__TEXTO FORNECIDO__
►

Embora afirme não conhecer nenhum grupo específico ou membro do QAnon no Brasil, o professor defende que o movimento é constituído de perfis e geradores de informação cujo objetivo seria "conscientizar a população que está a ser enganada" pelas elites.
Stuart também explicou que entrou em contacto com o QAnon quando um amigo lhe enviou referências e links na rede social Twitter. A partir daí, começou a acompanhar canais como o Limes Germânicos, atualmente bloqueado pelo Youtube, e outros perfis que propagam teorias consideradas falsas nas redes sociais.
"Analisando de modo cético fui percebendo que algumas coisas tinham fundamento. O QAnon é um movimento que realmente alerta contra um projeto de censura mundial e passei a investigar isto", defendeu Stuart.
"Há agentes controladores de fake news que tem o poder de censurar, de escolher, definir o que pode e o que não pode ser comunicado na internet (...) Estes agentes foram escolhidos pelo próprio Facebook entre [Organizações não governamentais] ONG. Eu sou contra censores de conteúdo", acrescentou.
O movimento QAnon nasceu na extrema-direita norte-americana em 2017 dentro de fóruns na internet, onde um anónimo (QAnon) passou a fazer publicações com informações falsas em que alegava ter informações secretas de agências de segurança sobre um complô liderado por uma elite corrupta formada por pedófilos satanistas que sequestravam e sacrificavam crianças.
Esta elite seria composta por políticos do Partido Democrata como Barack Obama, Hillary Clinton e Bill Clinton, empresários como George Sorus e Bill Gates, a 'media' e até mesmo atores de Hollywood.

◄

__AS TAREFAS__
a - As afirmações a seguir estão de acordo com o texto sobre o QAnon? Para cada uma, responda sim ou não e cite literalmente as palavras do texto que decidem. (i) Stuart entrou em contacto com o QAnon através do Facebook. (ii) O movimento QAnon nasceu em 2017. (iii) O canal Limes Germânicos está atualmente bloqueado pelo Youtube.
b - Que pessoas o texto sobre o QAnon nomeia como integrantes da suposta elite?
c - Duplique, sem qualquer alteração, o trecho do texto sobre o QAnon que vai de "Embora afirme não" até "nas redes sociais.".

__INFORMAÇÃO FORNECIDA__

►

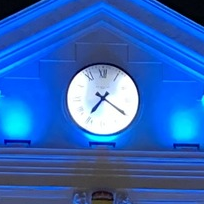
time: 7:20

◄

__RESULTADOS POR TAREFA__
a -
(i) Não: "quando um amigo lhe enviou referências e links na rede social Twitter".
(ii) Sim: "nasceu na extrema-direita norte-americana em 2017 dentro de fóruns na internet".
(iii) Sim: "atualmente bloqueado pelo Youtube".

b - Barack Obama, Hillary Clinton, Bill Clinton, George Sorus, Bill Gates

c -
Embora afirme não conhecer nenhum grupo específico ou membro do QAnon no Brasil, o professor defende que o movimento é constituído de perfis e geradores de informação cujo objetivo seria "conscientizar a população que está a ser enganada" pelas elites.
Stuart também explicou que entrou em contacto com o QAnon quando um amigo lhe enviou referências e links na rede social Twitter. A partir daí, começou a acompanhar canais como o Limes Germânicos, atualmente bloqueado pelo Youtube, e outros perfis que propagam teorias consideradas falsas nas redes sociais.